=== Passage to read ===
The prospect of rising interest rates understandably has many municipal bond investors concerned. But rising rates aren’t necessarily bad for munis. In fact, higher yields should be welcome news, since they mean more income. The key is to stay flexible.

When rates are rising, investors need portfolio protection. But it’s no time to sit idly in cash and wait things out. Every day spent on the sidelines means income and opportunities lost. A passive, set-it-and-forget-it investing approach isn’t ideal either. Buy-and-hold laddered portfolios tend to lock in low yields that disappoint if the market begins to offer more.

In contrast, active muni portfolio returns have beat their passive cohorts 94% of the time, with an average outperformance of 1.9% over rolling two-year periods from 2009 to 2021. That’s because active muni investors can respond quickly as conditions shift.

Municipal Action Plan: Prepare to Flex

Truly active managers shine in challenging investment environments, especially when they are given a flexible mandate. Here’s the plan we believe investors should expect from their active managers today:

1. Shorten your portfolio duration target. As a rule, a portfolio with a shorter average duration will be less sensitive to rising interest rates than a portfolio with a longer duration. Just don’t shorten too much, or you’ll lose out on income.

2. Vary your maturity structure. There’s no single path to achieving your portfolio’s duration target. A ladder may make sense in some environments, while concentrating in a narrow range of maturities or “barbelling” holdings of short and long bonds may make sense in others. In today’s environment, a barbell structure will likely lead to better outcomes for investors.

3. Consider municipal credit. Not only do mid-grade and high-yield credits offer more income, but they tend to be less sensitive to rate increases. In fact, historically, municipal credit has outperformed when rates rise. And credit risk isn’t a prevailing concern today, given the health of municipal finances.

4. Look outside the muni market for opportunities. Should municipal bonds become expensive relative to taxable bonds, the most flexible managers can invest part of the portfolio in Treasuries or investment-grade corporates to maximize after-tax income and return. Later, as muni valuations become more attractive, the manager can sell the taxable bonds at a gain and reinvest in munis at higher yields.

5. Choose an effective inflation-protection strategy. Today’s muni investors should guard against surging inflation—realized or expected. Treasury inflation-protected securities (TIPS) aren’t the only tool muni investors can deploy to this end. Inflation-linked municipals and Consumer Price Index (CPI) swaps can also help investors mitigate inflation risk while remaining tax efficient.
=== Available data ===
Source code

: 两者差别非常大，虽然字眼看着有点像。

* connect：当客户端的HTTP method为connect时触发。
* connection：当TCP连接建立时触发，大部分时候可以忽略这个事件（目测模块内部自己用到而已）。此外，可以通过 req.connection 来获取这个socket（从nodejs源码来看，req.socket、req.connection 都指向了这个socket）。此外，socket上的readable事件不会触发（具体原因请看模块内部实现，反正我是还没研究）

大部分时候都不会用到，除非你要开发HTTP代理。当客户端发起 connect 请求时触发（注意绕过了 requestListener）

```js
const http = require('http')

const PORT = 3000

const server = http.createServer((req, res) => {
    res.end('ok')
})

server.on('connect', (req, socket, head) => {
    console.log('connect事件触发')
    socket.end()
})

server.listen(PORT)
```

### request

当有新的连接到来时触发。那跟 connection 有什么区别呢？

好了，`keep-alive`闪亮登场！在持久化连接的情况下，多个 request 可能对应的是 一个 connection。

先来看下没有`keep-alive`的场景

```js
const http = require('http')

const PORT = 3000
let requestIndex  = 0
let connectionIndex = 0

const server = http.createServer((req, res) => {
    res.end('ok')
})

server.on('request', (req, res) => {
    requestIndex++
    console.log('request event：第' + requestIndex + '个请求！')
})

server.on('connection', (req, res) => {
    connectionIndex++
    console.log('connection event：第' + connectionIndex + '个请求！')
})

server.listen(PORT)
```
===
Activity list
a) Give the opening sentence of each numbered step in the action plan from the text on municipal bonds.
b) Return word for word the part of the text on municipal bonds that opens with the words containing "When rates are" and closes with "as conditions shift.".

Answers provided
a)
1. Shorten your portfolio duration target.
2. Vary your maturity structure.
3. Consider municipal credit.
4. Look outside the muni market for opportunities.
5. Choose an effective inflation-protection strategy.

b)
When rates are rising, investors need portfolio protection. But it’s no time to sit idly in cash and wait things out. Every day spent on the sidelines means income and opportunities lost. A passive, set-it-and-forget-it investing approach isn’t ideal either. Buy-and-hold laddered portfolios tend to lock in low yields that disappoint if the market begins to offer more.

In contrast, active muni portfolio returns have beat their passive cohorts 94% of the time, with an average outperformance of 1.9% over rolling two-year periods from 2009 to 2021. That’s because active muni investors can respond quickly as conditions shift.